Wednesday, August 29, 2007

MF Entry Load

A sum equal to 2.25% of the investment amount is taken by Mutual Fund Houses of India as an entry fee for the investment made by investors. Majority, or even whole, of this amount is given as commission to brokers who act between investors and fund houses. The brokers market the fund, provide financial advisory services to investors and do the required paper work.

Possibility of making investments online eliminated the need of a broker. Still, the entry load is levied by fund houses, which seem kind of illogical. SEBI (Securities and Exchange board of India), the regulatory authority of securities market came out with a welcome move in this regard.

Business Standard says, “The SEBI on Wednesday brought out a concept paper proposing to do away with the entry load charged by mutual funds through direct route. If the current proposal is accepted, mutual fund investors will not need to pay entry load for applications filed online or through AMC collection centers. The proposal is open for public comments till September 12, 2007.”

This is indeed a great proposal from SEBI as investors are paying for nothing, when they make an investment online. But yes, this would be a major blow to the broker houses as they stand to lose a lot of money when people prefer online investments for saving the entry fee. Public comments can be send to SEBI on this proposal.
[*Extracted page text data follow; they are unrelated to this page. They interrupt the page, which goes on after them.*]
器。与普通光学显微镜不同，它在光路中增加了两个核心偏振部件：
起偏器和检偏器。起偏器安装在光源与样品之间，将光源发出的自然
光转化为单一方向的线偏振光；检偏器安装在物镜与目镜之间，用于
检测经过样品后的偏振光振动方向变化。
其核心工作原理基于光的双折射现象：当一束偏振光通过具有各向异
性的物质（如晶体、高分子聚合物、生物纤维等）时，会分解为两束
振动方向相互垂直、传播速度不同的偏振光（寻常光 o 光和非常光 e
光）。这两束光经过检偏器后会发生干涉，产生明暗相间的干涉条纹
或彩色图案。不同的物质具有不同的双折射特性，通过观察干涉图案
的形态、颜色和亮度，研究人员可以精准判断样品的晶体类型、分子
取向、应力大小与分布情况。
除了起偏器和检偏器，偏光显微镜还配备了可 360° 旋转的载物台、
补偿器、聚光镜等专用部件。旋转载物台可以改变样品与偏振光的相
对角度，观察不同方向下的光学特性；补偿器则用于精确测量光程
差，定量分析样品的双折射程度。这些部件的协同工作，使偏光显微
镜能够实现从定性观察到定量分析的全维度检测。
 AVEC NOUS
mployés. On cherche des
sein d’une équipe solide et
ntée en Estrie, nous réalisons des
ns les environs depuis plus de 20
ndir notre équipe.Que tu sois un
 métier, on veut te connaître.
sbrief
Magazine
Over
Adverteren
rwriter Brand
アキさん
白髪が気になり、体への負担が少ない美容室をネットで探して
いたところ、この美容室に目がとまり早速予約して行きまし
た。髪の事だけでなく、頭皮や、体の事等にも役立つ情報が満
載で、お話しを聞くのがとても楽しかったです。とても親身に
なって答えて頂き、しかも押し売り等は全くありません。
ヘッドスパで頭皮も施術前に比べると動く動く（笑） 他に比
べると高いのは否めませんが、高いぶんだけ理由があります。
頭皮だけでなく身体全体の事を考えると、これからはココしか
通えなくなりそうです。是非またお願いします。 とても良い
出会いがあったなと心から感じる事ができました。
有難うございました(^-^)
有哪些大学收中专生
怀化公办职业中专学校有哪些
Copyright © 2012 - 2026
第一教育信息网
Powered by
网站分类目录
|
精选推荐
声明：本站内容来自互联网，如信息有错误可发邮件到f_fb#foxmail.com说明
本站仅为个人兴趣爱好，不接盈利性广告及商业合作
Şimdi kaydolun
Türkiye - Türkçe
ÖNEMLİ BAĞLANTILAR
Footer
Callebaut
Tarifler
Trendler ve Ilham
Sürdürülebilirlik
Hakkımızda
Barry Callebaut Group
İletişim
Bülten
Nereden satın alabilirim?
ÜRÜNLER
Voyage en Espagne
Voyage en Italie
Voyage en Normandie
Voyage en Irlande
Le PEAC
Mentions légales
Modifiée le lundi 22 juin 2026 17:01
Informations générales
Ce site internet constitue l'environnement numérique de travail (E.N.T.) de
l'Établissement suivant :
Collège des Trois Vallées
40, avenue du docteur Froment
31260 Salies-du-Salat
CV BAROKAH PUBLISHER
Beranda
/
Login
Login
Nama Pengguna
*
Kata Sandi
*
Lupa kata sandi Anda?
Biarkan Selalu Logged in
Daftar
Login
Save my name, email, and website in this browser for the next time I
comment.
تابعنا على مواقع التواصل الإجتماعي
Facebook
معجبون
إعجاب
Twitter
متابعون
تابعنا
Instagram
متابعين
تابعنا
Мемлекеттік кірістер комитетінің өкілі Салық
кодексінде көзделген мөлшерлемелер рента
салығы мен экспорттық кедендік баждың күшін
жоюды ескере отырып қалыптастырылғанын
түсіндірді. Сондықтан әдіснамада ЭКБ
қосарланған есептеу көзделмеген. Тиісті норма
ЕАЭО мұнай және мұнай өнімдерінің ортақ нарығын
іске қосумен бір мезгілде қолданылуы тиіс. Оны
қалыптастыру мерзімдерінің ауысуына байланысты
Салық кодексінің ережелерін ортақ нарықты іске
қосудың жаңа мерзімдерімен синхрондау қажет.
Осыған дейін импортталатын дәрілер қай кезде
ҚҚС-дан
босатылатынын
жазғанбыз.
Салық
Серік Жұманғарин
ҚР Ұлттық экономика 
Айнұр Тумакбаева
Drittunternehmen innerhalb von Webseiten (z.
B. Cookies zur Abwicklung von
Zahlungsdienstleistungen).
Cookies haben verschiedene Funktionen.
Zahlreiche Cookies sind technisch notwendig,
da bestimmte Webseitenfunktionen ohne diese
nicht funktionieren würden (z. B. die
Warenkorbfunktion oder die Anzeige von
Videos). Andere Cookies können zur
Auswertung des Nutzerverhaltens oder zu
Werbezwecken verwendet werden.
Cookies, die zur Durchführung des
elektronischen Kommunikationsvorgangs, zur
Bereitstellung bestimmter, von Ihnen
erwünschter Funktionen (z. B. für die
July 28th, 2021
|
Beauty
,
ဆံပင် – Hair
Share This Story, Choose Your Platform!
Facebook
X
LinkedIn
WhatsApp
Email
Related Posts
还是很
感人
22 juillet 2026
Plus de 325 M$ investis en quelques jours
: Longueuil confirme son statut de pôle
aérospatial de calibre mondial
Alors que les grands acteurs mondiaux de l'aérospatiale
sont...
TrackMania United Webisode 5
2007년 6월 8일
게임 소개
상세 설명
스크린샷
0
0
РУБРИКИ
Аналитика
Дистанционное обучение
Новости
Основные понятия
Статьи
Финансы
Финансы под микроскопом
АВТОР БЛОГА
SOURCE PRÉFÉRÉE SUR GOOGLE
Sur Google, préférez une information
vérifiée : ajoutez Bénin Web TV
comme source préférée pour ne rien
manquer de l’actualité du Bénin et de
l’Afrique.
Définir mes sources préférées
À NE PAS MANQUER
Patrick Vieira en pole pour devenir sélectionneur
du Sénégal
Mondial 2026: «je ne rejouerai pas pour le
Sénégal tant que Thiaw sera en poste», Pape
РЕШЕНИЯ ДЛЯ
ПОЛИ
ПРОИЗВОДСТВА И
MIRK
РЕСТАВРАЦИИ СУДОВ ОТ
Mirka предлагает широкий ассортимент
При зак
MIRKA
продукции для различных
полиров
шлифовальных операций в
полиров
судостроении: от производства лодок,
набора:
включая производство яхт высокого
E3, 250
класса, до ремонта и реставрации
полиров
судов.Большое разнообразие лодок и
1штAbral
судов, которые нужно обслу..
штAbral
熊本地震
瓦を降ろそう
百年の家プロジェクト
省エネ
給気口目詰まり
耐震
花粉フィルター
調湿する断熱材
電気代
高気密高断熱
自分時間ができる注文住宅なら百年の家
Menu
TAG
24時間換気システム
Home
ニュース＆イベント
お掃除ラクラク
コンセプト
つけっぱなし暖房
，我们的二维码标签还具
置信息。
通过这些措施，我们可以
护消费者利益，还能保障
More details here.

Tuesday, August 28, 2007

Mobile Bank

I was bit surprised when I saw this van on the by-pass in Thiruvananthapuram with 'Mobile Bank - District Co-operative Bank' written on its side.

The van, like other Mobile services such as Mobile Hospital, Mobile Shops etc., travels to the nuke and corners of the city and its suburbs to give banking services to the common lot. Felt it as a great concept as this would be really useful for people who can't access a bank's services due to various reasons; may be lack of accessibility or time. It also shows the customer focus of the bank.

Wonder when one such van from the bank that holds my salary account would come to my office so that I could do transactions without spending much time on travel and all. Indeed, to be copied by the great banks of India.